A man from Indian-administered Kashmir has come first in India's civil service examinations, the first Kashmiri to achieve such a distinction.
Newspapers in the capital Srinagar have carried the story of Shah Faisal's achievement across their front pages.
Tens of thousands of candidates across India participated in the exams of whom only 800 were successful.
Very few Kashmiris take Indian civil service exams and even fewer succeed in passing them.
That is principally because of an insurgency that rocked Jammu and Kashmir state for much of the last 20 years.
'Nothing is impossible'
Shah Faisal says that the low exam turnout has much to do with "the mistrust of ordinary Kashmiris of the Indian mainstream".
"If my success is an event, it will surely change the mindset of ordinary Kashmiris," he said.
"It'll remove their apprehensions that they will deliberately be failed.

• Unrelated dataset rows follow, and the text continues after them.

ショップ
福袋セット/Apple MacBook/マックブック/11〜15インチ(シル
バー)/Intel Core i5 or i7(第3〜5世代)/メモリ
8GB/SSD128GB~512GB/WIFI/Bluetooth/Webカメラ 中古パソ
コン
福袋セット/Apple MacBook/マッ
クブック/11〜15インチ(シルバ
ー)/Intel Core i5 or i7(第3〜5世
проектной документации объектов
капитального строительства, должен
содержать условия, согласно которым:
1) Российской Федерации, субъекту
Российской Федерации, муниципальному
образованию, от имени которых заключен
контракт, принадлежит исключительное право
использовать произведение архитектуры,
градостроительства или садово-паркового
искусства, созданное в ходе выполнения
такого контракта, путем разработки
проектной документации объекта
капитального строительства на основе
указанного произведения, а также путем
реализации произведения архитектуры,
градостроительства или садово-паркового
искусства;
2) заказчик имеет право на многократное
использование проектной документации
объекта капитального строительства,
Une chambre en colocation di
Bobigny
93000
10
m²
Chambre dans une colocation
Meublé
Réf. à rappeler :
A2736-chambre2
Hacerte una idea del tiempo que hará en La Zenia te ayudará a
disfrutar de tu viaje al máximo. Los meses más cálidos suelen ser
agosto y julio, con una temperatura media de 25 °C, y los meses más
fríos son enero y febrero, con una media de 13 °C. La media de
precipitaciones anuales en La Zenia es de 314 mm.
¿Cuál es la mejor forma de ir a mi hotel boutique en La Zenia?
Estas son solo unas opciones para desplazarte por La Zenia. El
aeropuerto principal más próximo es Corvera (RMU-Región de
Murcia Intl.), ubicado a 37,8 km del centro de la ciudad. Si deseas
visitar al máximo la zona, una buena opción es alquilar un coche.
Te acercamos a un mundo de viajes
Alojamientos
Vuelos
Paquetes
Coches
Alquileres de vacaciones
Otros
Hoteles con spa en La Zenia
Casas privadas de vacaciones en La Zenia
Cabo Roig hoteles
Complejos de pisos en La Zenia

I am sure a message has gone out that if you really come up to the standards set by the union public service commission, nothing is impossible for you."
Shah Faisal is among those who have been directly affected by the violence in Kashmir.
His father, a schoolteacher, was killed by gunmen eight years ago.
He says the family was gripped by a sense of insecurity and had to flee their home in Kupwara district to live in Srinagar.
"Such was the level of fear that I have not visited my home for eight years," says Mr Faisal.
He says that he did not join any coaching centre to prepare for the exams. But he says he went to Delhi at the invitation of a charitable institution which provided funds to at least 20 Kashmiri candidates.
Mr Faisal will have to undergo intensive training before being appointed a civil service officer.
"But I am eagerly awaiting the day when I can serve my community," he says.